You should not upload any sensitive or confidential files, as you would with any other online file converting program. If you’re worried about someone else seeing it—for example, if it’s a picture of a private document—best it’s to keep the file on your own computer.
For the sake of this instruction, we will utilize the online file converting program Zamzar. It’s absolutely free to use, and the submitted file is said to be erased from the server within 24 hours. It also provides premium memberships if you wish to convert more than the five free concurrent conversions.
Go to the Zamzar website, click “Upload,” choose the file to convert, and then click “Open.” Alternatively, you may just drag and drop the files from your PC into the browser tab.
Next, click “Choose Format” and choose a supported format to convert into from the drop-down menu.
Click the “Convert Now” button.
The conversion should only take a few seconds, depending on the size of the file.

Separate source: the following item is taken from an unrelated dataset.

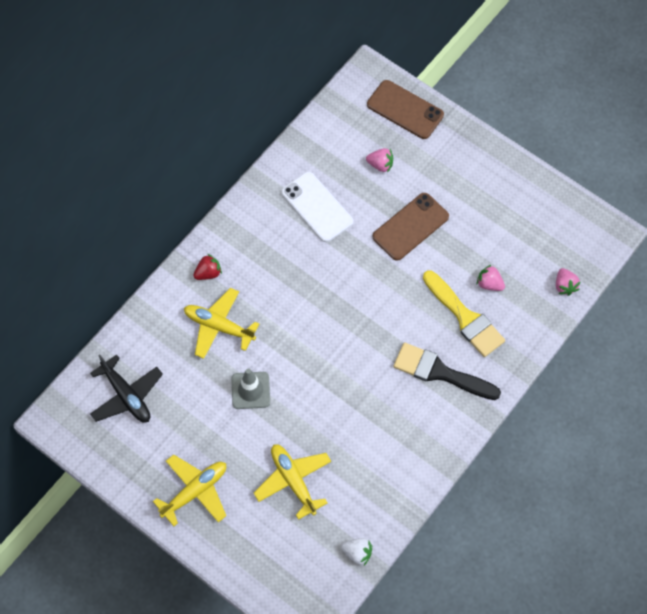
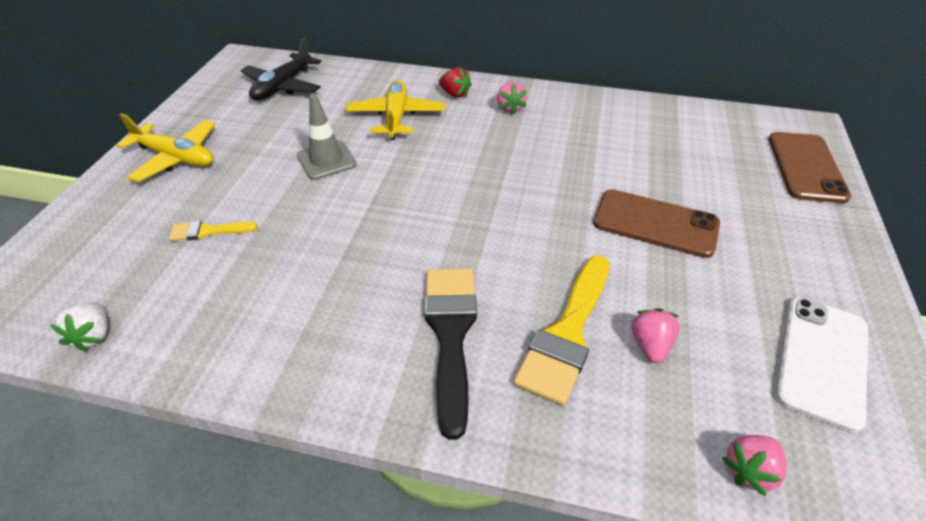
camera: 65 degrees right, 20 degrees down
yellow plane [254,444,331,520] -> yellow brush [169,221,258,241]
white phone [282,172,353,242] -> white phone moved to [775,297,868,433]
pink strawberry [366,148,393,173] -> pink strawberry moved to [497,82,527,114]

After the conversion, you’ll be forwarded to the download page, where you may begin the download by clicking the “Download” button.
Unless your browser asks you for a download folder location every time, it will be stored to your default download location.
To see the picture, go to the folder where it was stored and open it with your preferred image viewer.
Using a Unique URL Trick
Google, as one would anticipate, utilizes its WEBP graphics for all goods and services available on the Google Play Store. In rare cases, you may change the URL of a picture to show it in a different format. While this approach may not work on many websites, it may be useful if you need to rapidly compel Google Play Store to convert a picture for you.
Launch Chrome, Microsoft Edge, Safari, or Opera — or any other browser that supports WEBP image viewing. Go to a site that utilizes WEBP graphics to save bandwidth, such as any of the app listings on play.google.com.
Right-click or long-press one of the photos, then choose “Open Image in New Tab.” The WEBP picture is then given its own tab, and the URL at the top of that tab is a direct link to the image asset — all without displaying anything else on the website.
Click the URL bar, then remove the final three characters of the address (the “-rw”) and click “Enter.” The same picture will be presented again, but this time in its original format, which is generally JPEG or PNG. Right-click or long-press the picture, then choose “Save image as.” This saves it in its original format, just like any other file.
“Isn’t there a simpler way to accomplish this?” you may question. There is — as with other browser-related issues, the answer is a browser extension. There are many of extensions available that can automatically convert WEBP files to any other picture format you choose, but you should generally avoid using them. Browser extensions are a privacy nightmare, and you should avoid using them whenever possible.